C++ multiple inheritance and upcasted smart pointer destruction causes heap corruption in VS 2017

Question

I have encountered an issue with VS debugger with the code above:

class Animal {
public:


};


class Stupid {
public:

};


class Dog : public Stupid, public Animal {
public:


};

int main() {
    std::unique_ptr<Animal> animal = std::unique_ptr<Dog>(new Dog());
    animal.reset();
    return 0;
}

This code throws an error after executing "animal.reset()" involving "ntdl.dll" and "wntdll.pdb".

Here are the expressions that generated assertion failures by MSVC Runtime library if I hit on "ignore" multiple(3) times:

1- _CrtIsValidHeapPointer(block)
2- is_block_type_valid(header->_block_use)
3- HEAP CORRUPTION DETECTED: before Free block (#-50331640) at 0x03737E21. CRT detected that the application wrote to memory before start of heap buffer.

But if I change the inheritance order of Dog, like this:

class Dog : public Animal, public Stupid {
public:


};

The code runs fine.

I have this error only in visual studio 2017, I have tried with Ideone, Android Studio and it runs fine no matter the inheritance order.

Answer 1

This breaks because the pointer you pass to delete is not the same that you got back from new.

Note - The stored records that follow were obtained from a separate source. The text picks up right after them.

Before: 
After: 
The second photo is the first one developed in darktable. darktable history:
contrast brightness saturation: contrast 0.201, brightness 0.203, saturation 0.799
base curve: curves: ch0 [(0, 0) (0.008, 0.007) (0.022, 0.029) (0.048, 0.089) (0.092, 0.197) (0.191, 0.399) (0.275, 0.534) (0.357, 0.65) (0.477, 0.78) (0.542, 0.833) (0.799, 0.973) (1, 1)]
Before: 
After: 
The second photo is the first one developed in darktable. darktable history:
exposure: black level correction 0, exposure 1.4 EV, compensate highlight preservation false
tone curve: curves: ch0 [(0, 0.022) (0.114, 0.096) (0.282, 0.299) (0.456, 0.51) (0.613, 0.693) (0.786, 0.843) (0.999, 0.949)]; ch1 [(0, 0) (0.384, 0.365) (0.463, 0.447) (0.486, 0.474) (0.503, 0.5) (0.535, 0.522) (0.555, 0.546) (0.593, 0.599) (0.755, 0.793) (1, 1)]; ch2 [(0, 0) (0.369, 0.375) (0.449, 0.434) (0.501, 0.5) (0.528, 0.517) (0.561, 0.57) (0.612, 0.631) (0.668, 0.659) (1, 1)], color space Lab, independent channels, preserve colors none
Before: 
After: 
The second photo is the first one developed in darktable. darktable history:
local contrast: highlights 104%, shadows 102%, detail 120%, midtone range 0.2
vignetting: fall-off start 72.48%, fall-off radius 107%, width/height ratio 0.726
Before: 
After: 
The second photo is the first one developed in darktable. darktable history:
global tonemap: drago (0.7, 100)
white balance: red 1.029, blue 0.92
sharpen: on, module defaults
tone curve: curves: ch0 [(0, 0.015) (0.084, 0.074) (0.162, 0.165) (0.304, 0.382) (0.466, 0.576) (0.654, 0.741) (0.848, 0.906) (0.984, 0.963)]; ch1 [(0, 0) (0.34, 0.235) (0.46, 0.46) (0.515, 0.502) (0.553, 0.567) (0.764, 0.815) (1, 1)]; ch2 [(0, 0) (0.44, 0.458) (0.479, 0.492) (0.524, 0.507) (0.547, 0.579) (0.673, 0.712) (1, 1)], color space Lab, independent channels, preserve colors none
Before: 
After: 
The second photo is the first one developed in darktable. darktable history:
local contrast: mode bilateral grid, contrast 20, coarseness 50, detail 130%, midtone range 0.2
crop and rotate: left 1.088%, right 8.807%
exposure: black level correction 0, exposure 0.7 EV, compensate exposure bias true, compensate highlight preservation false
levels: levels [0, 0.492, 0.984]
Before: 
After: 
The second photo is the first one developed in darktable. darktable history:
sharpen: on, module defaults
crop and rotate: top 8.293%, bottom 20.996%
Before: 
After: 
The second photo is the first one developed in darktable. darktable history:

Up-casting basically means you take a pointer-to-derived and pretend it is a pointer-to-base. For single inheritance, this just works, as the base-part is always the first thing that is stored in a derived object. But with multiple inheritance, you have two bases!

Hence, when you up-cast to the second base, you actuall need to change the value of your pointer to make sure that what it's pointing to will actually be the respective base part of your object. You can verify that by examining the values of the pointers in the debugger:

Dog* d = new Dog;
Animal* a = d;

The a pointer will point one byte behind the d pointer.

As was already mentioned, this can be fixed by adding a virtual destructor to the base class type that you are using in the delete call (Animal in your example). This will cause the compiler to generate additional code to re-adjust the pointer correctly before passing it to delete.

Note that gcc actually implements the empty-base class optimization here, so this example will work there. Both bases will live at the same offset. It will start breaking there as well as soon as you start adding non-static data members to the base classes.